Required actions:
(1) In the image reading device description below, why does the example diffuser have one side treated to give a frosted-glass like surface?
(2) Decide whether each statement agrees with the image reading device description below, answering yes or no and quoting the deciding words: (a) The diffuser is rectangular in a top view. (b) The slide rail inside the scanner frame is shown in FIG. 1. (c) The diffuser can only be made from a glass or resin base material.

Selected passage:
>>>>

FIG. 23 It depicts a sub-flowchart showing an operational sequence of a reading termination process shown in FIG. 21.

FIG. 24 It depicts a schematic diagrams showing a relationship between the rolling of the finger and a movement of the CCD.

FIG. 25 It depicts an operational timing chart of the image reading device in FIG. 10, showing the operational timing that applies when the finger rested on a touch panel is rolled only in a normal turning direction.

FIG. 26 It depicts another operational timing chart of the image reading device in FIG. 10, showing the operational timing that applies when the finger rested on the touch panel is rolled in a reverse turning direction.

FIG. 27 It depicts a schematic diagrams showing a relationship between the reverse rolling of the finger and the movement of the CCD.

FIG. 28 It depicts a schematic diagram showing another exemplary method of determining whether a moving distance of a finger pressing position reaches a line width.

DESCRIPTION OF EMBODIMENTS

Next, exemplary embodiments of the present invention are described in details referring to the accompanying drawings.

First, a first exemplary embodiment of the present invention is described. The first exemplary embodiment shows a case where an image reading device according to the present invention is applied to an image reading device for reading fingerprint images.

FIG. 1 shows the first exemplary embodiment of the image reading device according to the present invention. As shown in FIG. 1(a), the image reading device 1 includes a scanner frame 2; a reading unit 3 accommodated inside the scanner frame 2 and constructed movable in a vertical scanning direction of the reading unit 3 by motor driving; transparent platen glass 4 disposed on the scanner frame 2; and a diffuser 5 disposed on the platen glass 4. Although not shown, a slide rail is installed inside the scanner frame 2. The reading unit 3A is equipped with a gear that meshes with the slide rail and a motor that rotates the gear.

As shown in FIG. 1(b), the diffuser 5 is formed in a rectangular shape in a top view, and as shown in FIG. 2, it is used as a resting table for resting thereon a finger 6 which is the object of imaging. An example of the diffuser 5 is one that is formed from a glass or resin base material with one of its side treated to have a frosted-glass like surface (sand-surface), in order to diffuse light incident from the other surface.

The diffuser 5 is disposed in such a manner that the diffusion surface comes to the side on which a finger 6 is rested and the non-diffusion surface comes to the side where light emitted from a light source 11 (described later) enters. The diffuser 5 is also disposed to diffuse the incident light widely in the vertical scanning direction of the reading unit 3 and narrowly in the horizontal scanning direction. By disposing the diffuser 5 in such a way, a diffusion range (region) of the incident light can be formed, for example, in an elliptical shape having a major axis aligned to the vertical scanning direction of the reading unit. This allows the diffused the finger 6 to be efficiently irradiated with light. The form of the diffuser 5 is not limited to this example. For instance, a sheet-like or a film-like material can be used for the diffuser 5.

<<<<

Entries supplied:
>>>>

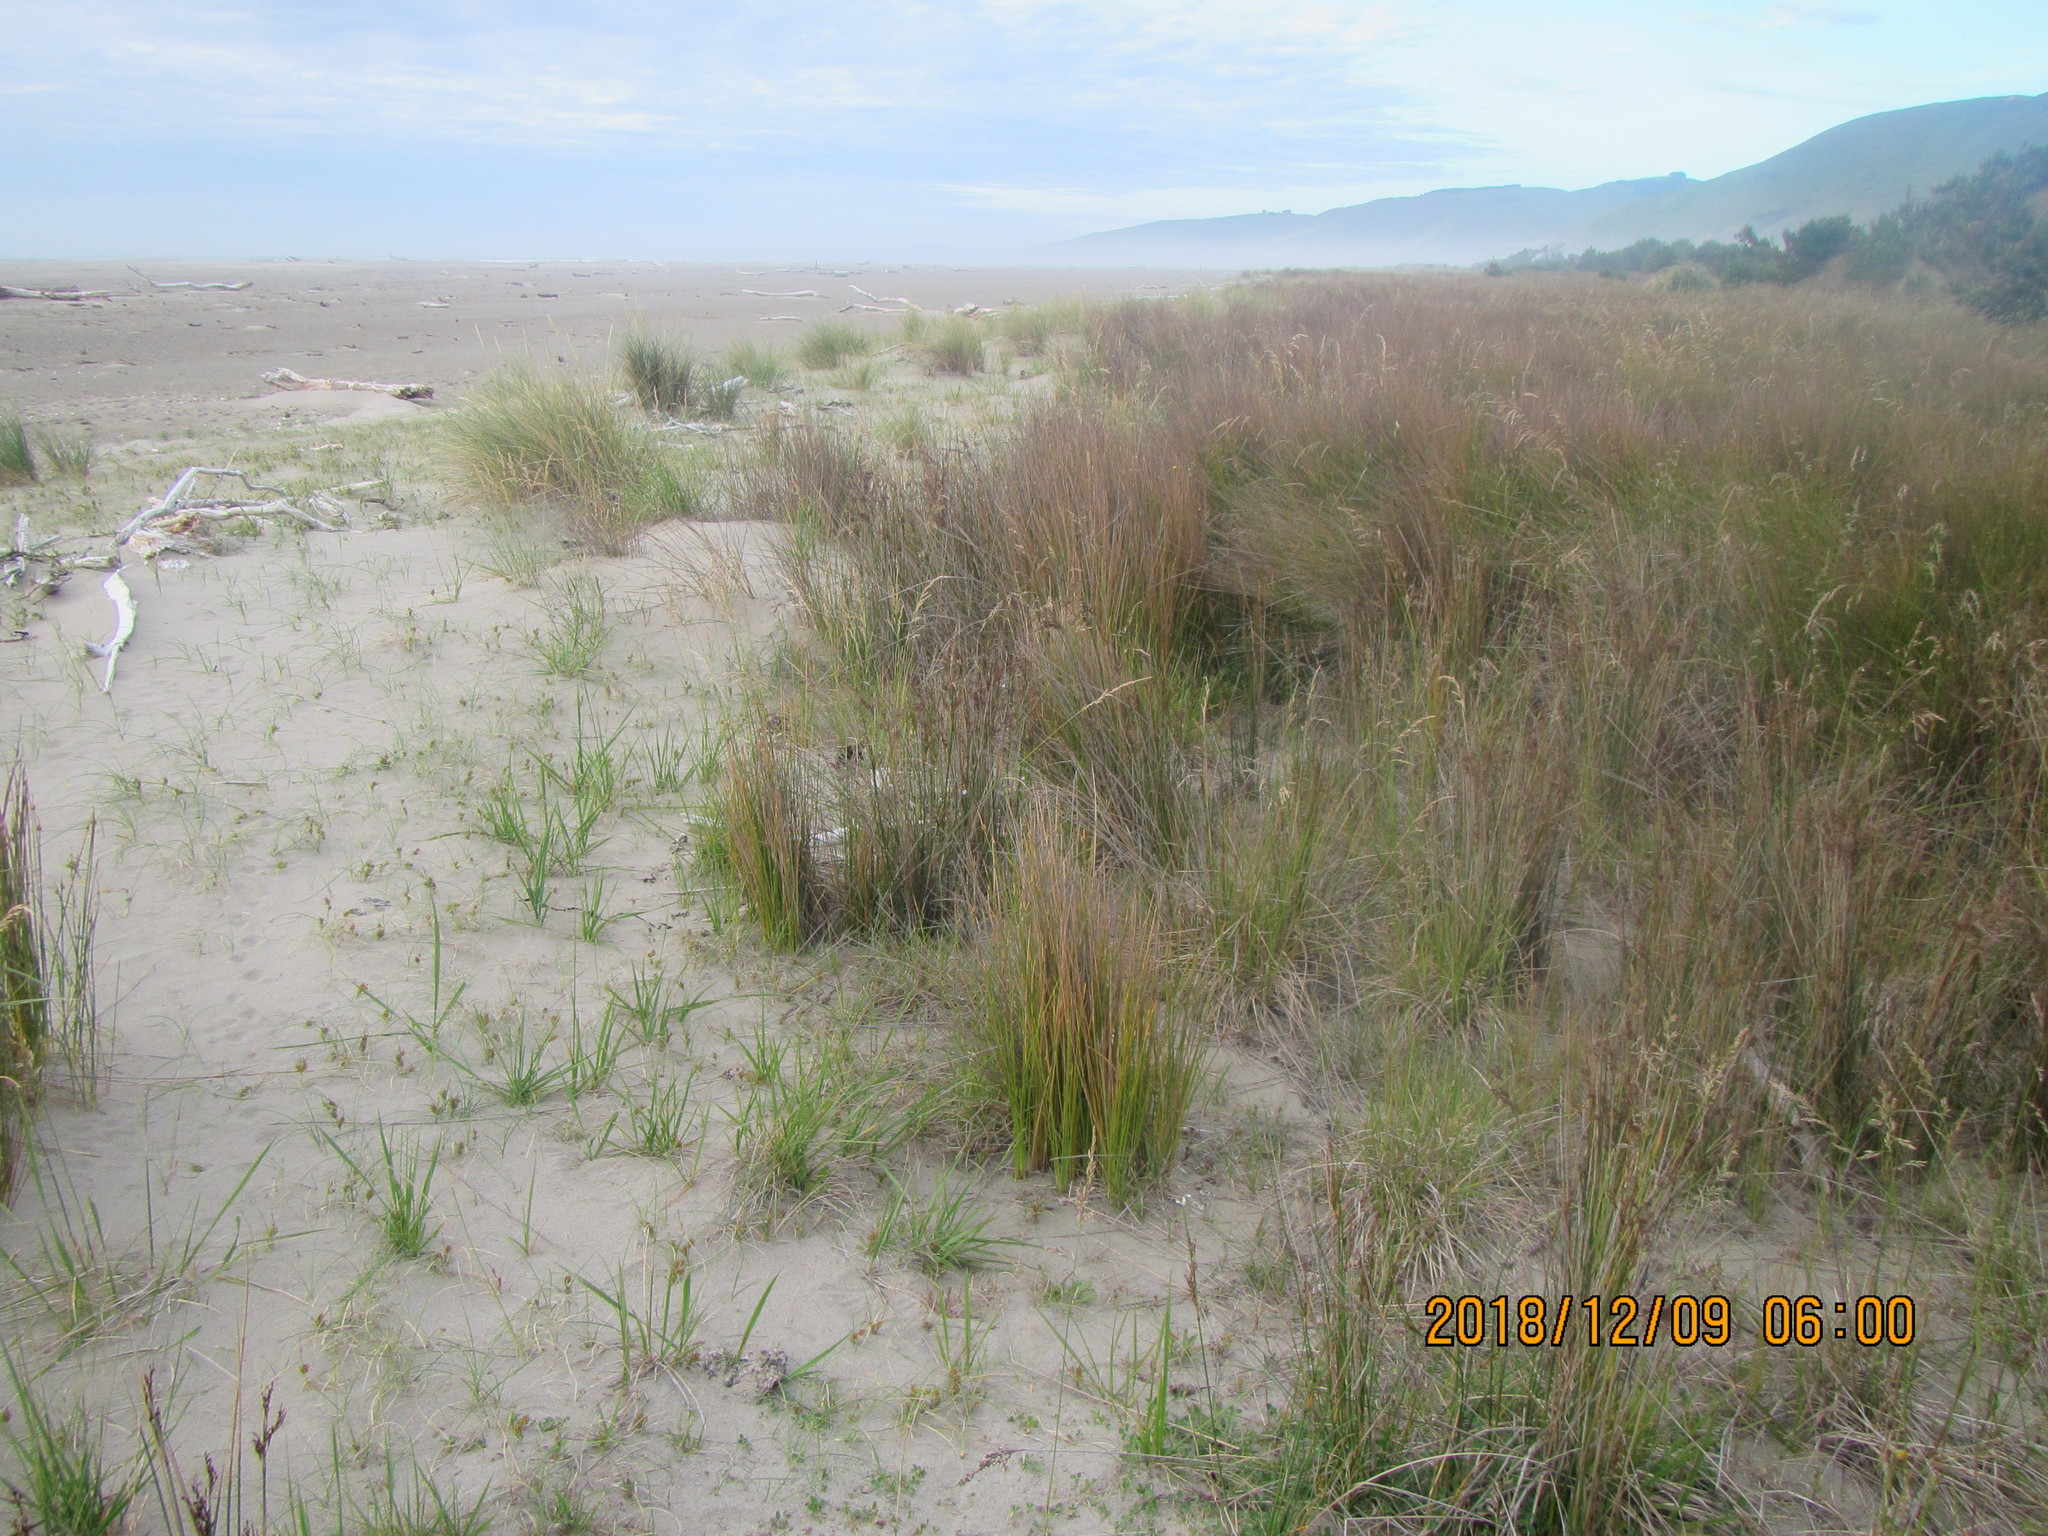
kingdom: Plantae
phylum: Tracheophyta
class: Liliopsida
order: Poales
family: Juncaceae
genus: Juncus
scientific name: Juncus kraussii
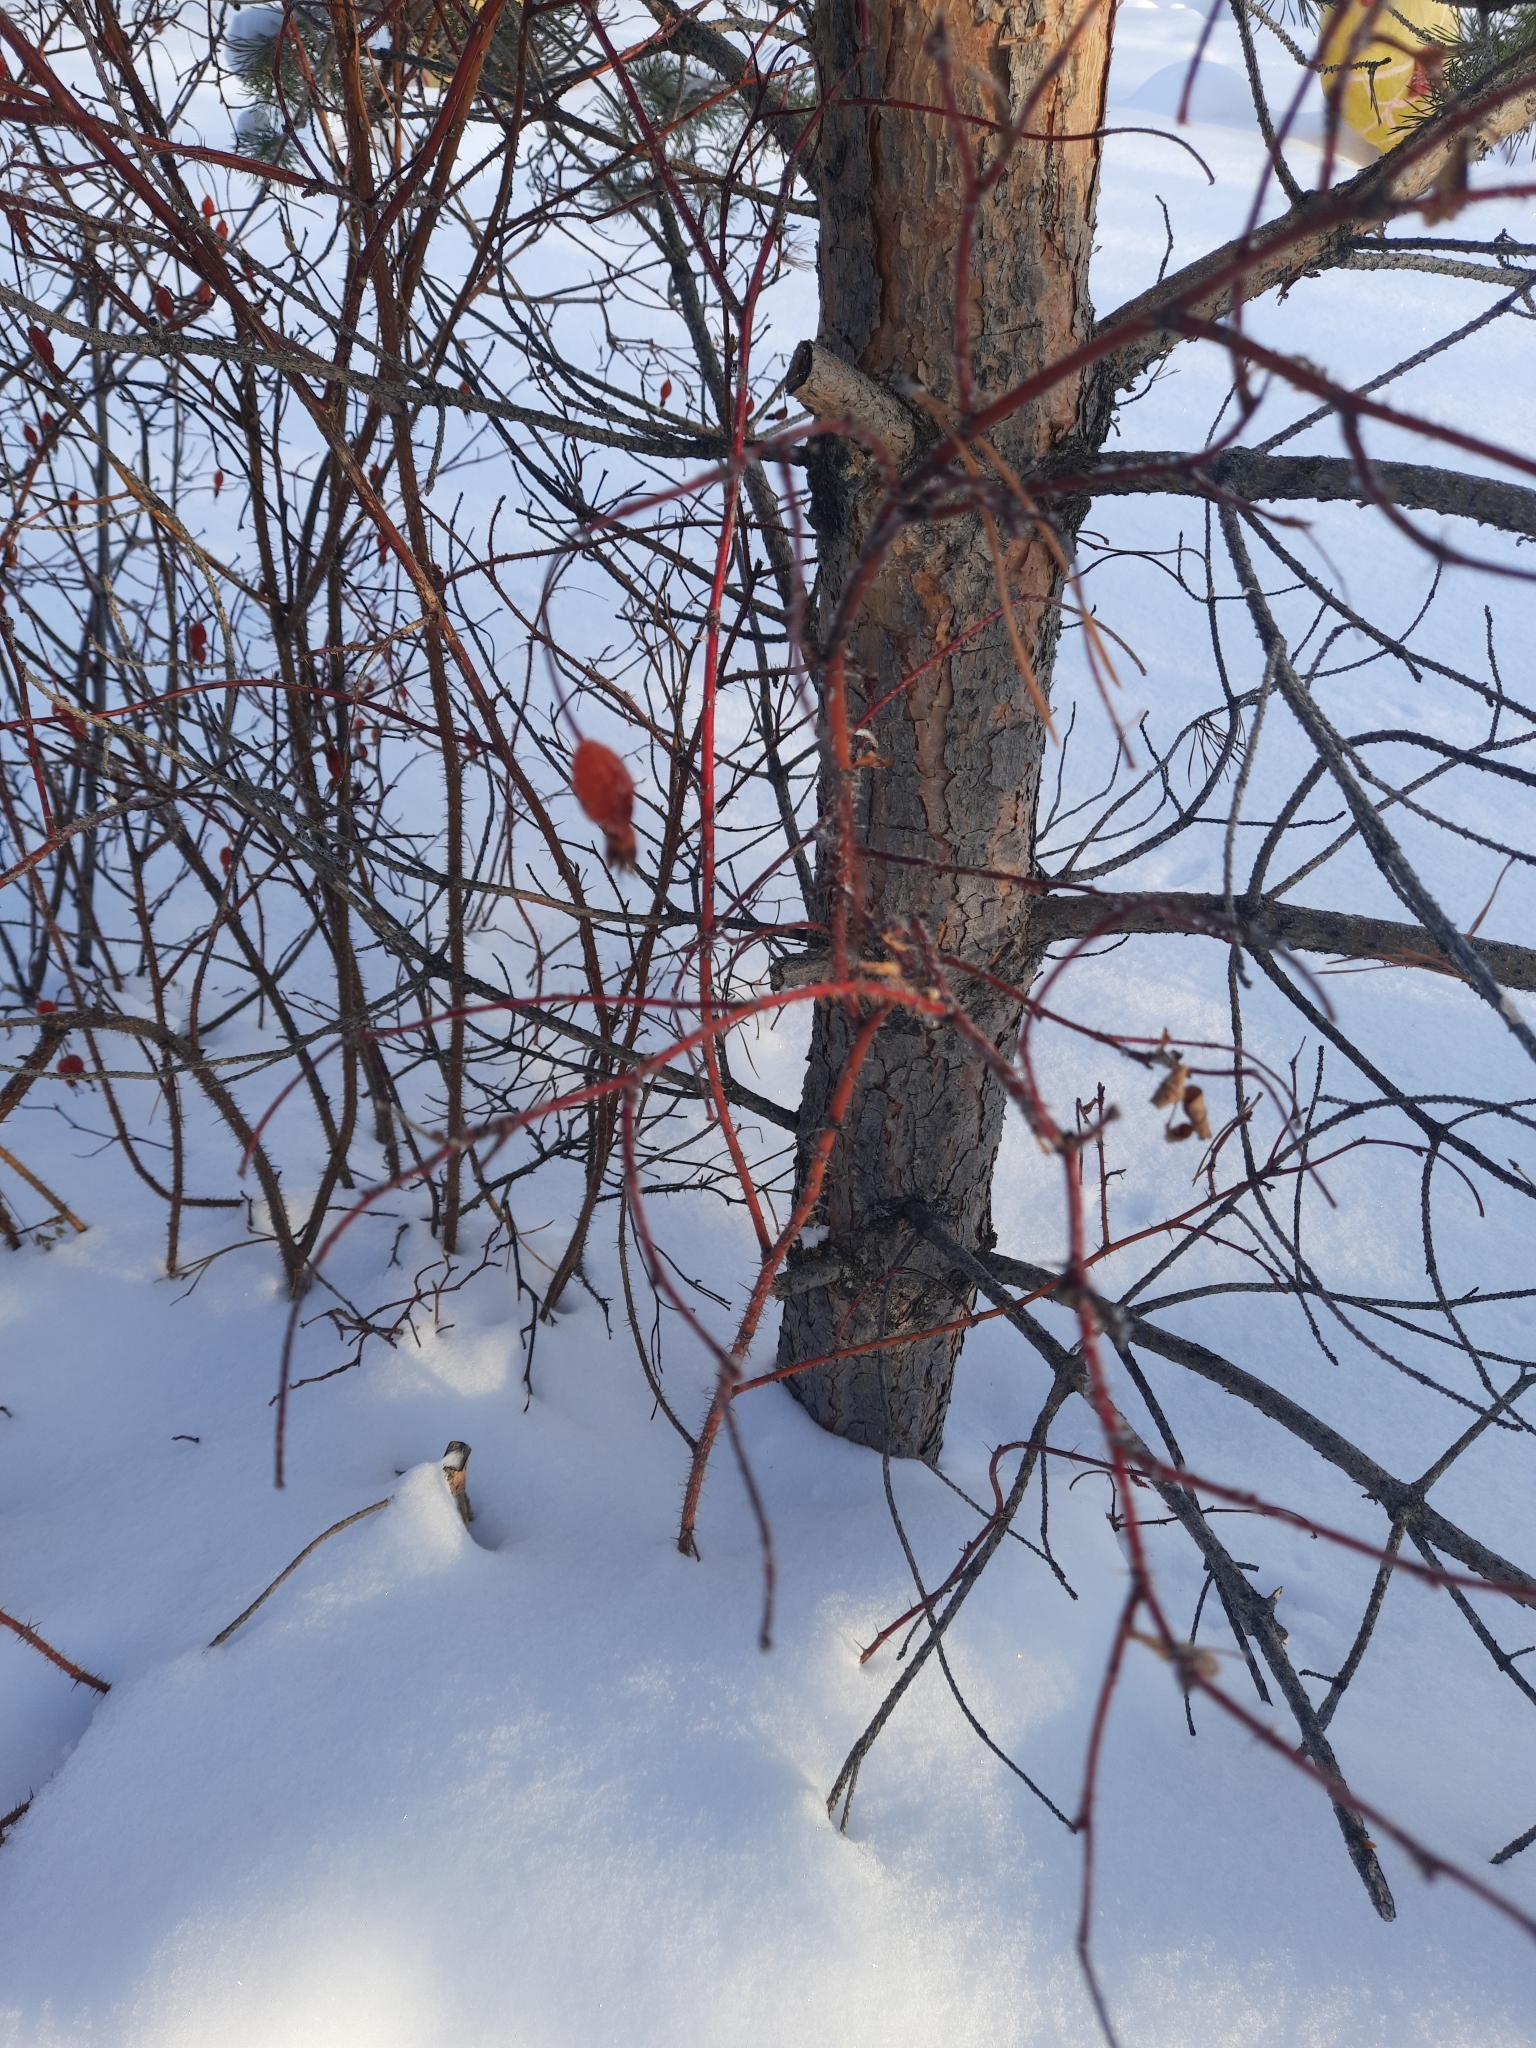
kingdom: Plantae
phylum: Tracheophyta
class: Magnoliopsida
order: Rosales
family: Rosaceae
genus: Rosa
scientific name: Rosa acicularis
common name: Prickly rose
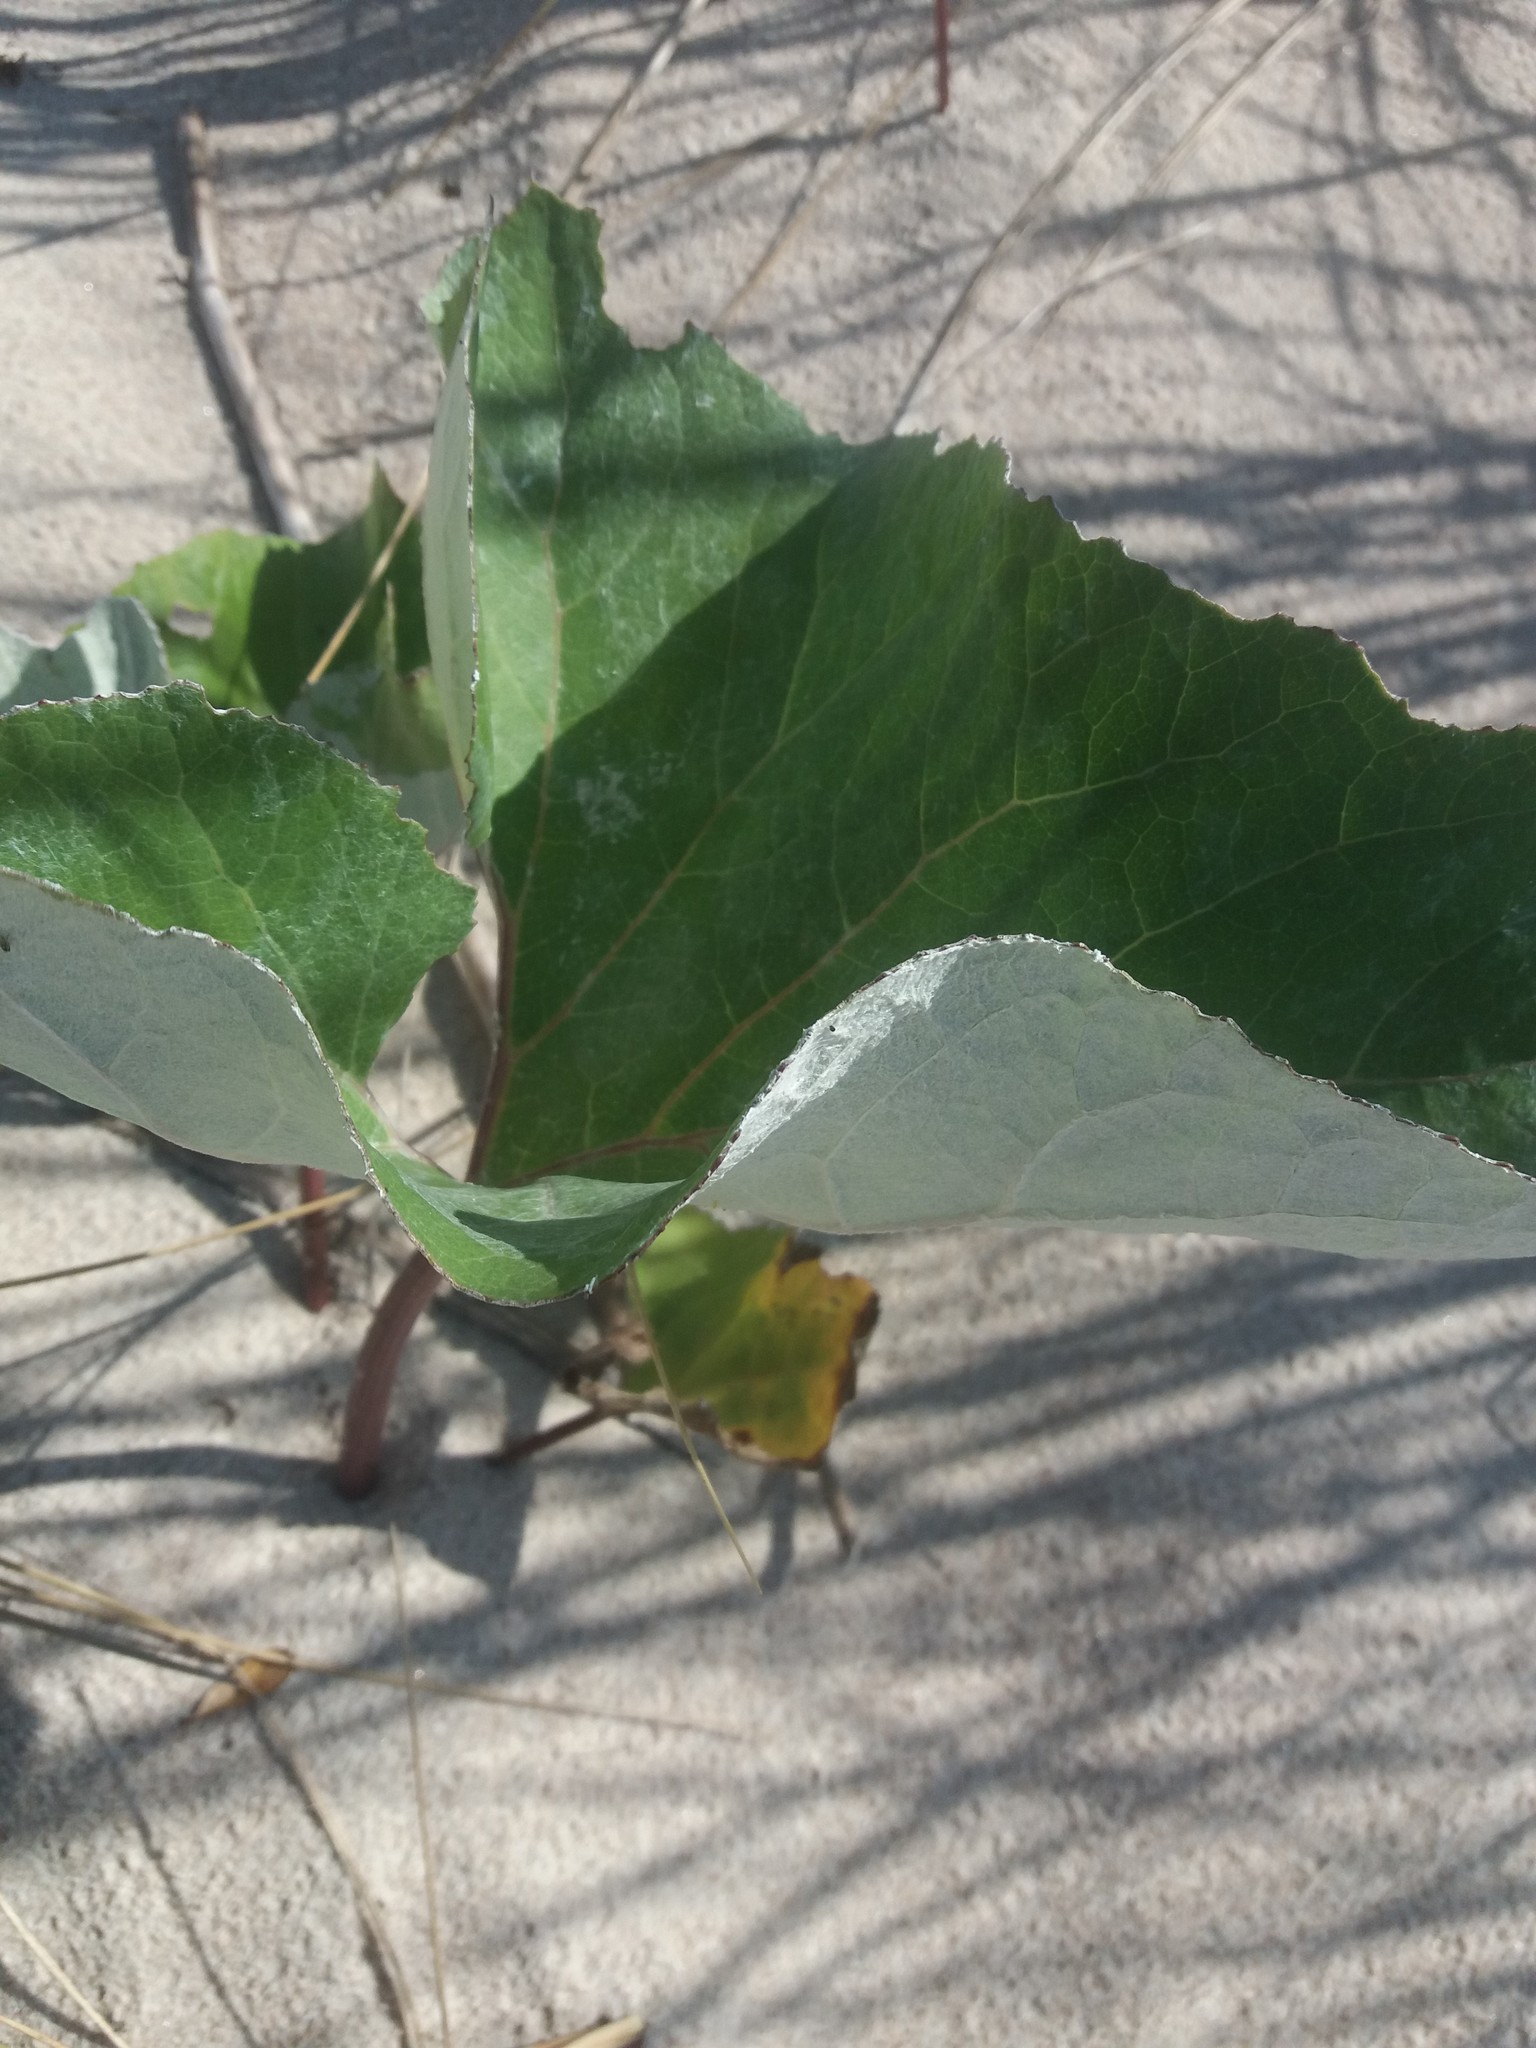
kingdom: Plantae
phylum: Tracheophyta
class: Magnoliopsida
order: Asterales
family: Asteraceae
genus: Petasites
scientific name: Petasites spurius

<<<<

The results:
(1) One side of the glass or resin base material is given a frosted-glass like (sand) surface in order to diffuse light incident from the other surface.

(2)
(a) Yes: "the diffuser 5 is formed in a rectangular shape in a top view"
(b) No: "Although not shown, a slide rail is installed inside the scanner frame 2."
(c) No: "For instance, a sheet-like or a film-like material can be used for the diffuser 5."